*** Task inputs ***
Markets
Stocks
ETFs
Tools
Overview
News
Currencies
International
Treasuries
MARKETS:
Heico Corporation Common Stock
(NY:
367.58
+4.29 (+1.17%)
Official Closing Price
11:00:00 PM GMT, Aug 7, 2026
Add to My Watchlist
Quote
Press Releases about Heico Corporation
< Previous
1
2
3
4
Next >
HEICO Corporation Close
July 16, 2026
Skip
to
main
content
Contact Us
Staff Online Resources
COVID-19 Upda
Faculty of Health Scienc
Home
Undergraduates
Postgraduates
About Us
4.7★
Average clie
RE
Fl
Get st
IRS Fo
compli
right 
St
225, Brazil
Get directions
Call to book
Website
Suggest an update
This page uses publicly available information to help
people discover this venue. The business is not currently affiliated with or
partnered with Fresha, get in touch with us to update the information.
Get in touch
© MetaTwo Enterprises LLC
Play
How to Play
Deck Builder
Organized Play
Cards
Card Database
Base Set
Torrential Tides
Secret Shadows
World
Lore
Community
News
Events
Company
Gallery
*** End of Task inputs ***
Repeat the material above word for word, from its first line through the line containing "HEICO Corporation Close".

**Written solution:**
Markets
Stocks
ETFs
Tools
Overview
News
Currencies
International
Treasuries
MARKETS:
Heico Corporation Common Stock
(NY:
367.58
+4.29 (+1.17%)
Official Closing Price
11:00:00 PM GMT, Aug 7, 2026
Add to My Watchlist
Quote
Press Releases about Heico Corporation
< Previous
1
2
3
4
Next >
HEICO Corporation Close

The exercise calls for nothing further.